Beyond Rewards and Punishments
Common Assumptions Questioned
Two studies that call into question the ideas that:
- If you reward something, do you get more of the behavior you want?
- If you punish someone, you get less of the behavior you want.
Mechanical Tasks
As long as the task involved used only a mechanical skill the bonuses worked as expected. Higher pay = better performance. That makes sense.
For simple, straightforward tasks reward mechanisms work great.
Cognitive Tasks
Once the task called for rudimentary cognitive skill the larger the reward led to poorer performance.

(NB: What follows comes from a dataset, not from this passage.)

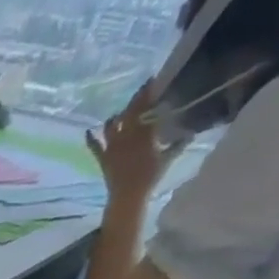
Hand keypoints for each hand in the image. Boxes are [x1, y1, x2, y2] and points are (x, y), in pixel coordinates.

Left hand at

When a task gets more complicated, it requires some conceptual, creative thinking, those types of motivators don’t work.
The Role of Money
Fact: Money is a motivator. If you don’t pay enough, people won’t be motivated.
Pay people enough to take the issue of money off the table. So pay people enough to take money off the table so they aren’t thinking about money, but rather the task/work at hand.
Three Factors for Better Performance
Autonomy
The desire to be self-directed
Mastery
The urge to get better at stuff
Purpose
More organizations want a transcendent purpose
Traditional notions of management run foul of this. Management is great if you want compliance but if you want engagement, self-directed is better.
The Power of Purpose
When the profit motive gets unmoored from the purpose motive, bad things happen.
“Our goal is to be disruptive but in the cause of making the world a better place.”
— Skype
“I want to put a ding in the universe.”
— Steve Jobs
We are purpose maximizers, not profit maximizers. We care about mastery very deeply and we want to be self-directed.